Document excerpt:

* * * *

Explainer | Can Singapore’s health care system cope with its biggest surge in Covid-19 infections?
- Singapore hit a record 5,000 daily coronavirus cases last week, as hospitals face a shortage of ICU beds and staff after a rise in resignations
- Even as it opens up its borders and risks more infections, its vaccination rate is among the world’s highest and officials say they can increase ICU capacity

The Health Ministry described this as an “unusual surge” and while cases have since fallen to hover around the 3,000 range, authorities are cautiously watching the number of serious infections that require treatment in an intensive care unit (ICU).
To try to ease the strain on the system, Singapore has maintained strict domestic restrictions that limit social gatherings to two people until at least late November. Yet, it is soldiering on with its plans to reopen borders, in a bid to regain its global aviation hub status. It has started allowing vaccinated travellers to leave and enter freely on quarantine-free travel lanes with 10 countries, including the United States and Britain, and would expand the list to include South Korea, Australia and Switzerland later this month.
What caused Singapore’s high daily caseload?
As of Monday, November 1, Singapore has recorded more than 200,000 cases since the start of the pandemic. Almost half of them were reported in October alone, evidence of how the more-contagious Delta variant has spread throughout the community.
Compared to the other variants, Delta appears to create more viral material and there is also prolonged shedding by those infected, according to Leo Yee Sin, the executive director of the National Centre for Infectious Diseases.

* * * *

What to work on: According to the explainer on Singapore's Covid-19 surge, until when are social gatherings limited to two people?

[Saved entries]
* * * *

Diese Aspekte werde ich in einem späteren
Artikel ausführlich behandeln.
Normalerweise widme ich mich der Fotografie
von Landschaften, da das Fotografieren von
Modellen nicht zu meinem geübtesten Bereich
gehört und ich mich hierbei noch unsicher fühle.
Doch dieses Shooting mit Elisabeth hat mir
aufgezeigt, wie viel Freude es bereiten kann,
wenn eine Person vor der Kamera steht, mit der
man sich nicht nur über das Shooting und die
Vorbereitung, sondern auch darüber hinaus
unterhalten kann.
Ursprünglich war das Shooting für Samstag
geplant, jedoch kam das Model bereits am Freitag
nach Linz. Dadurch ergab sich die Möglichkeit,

* * * *

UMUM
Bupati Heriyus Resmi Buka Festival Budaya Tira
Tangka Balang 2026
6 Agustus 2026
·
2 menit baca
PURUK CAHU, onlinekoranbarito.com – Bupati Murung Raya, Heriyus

* * * *

Completed task: Until at least late November.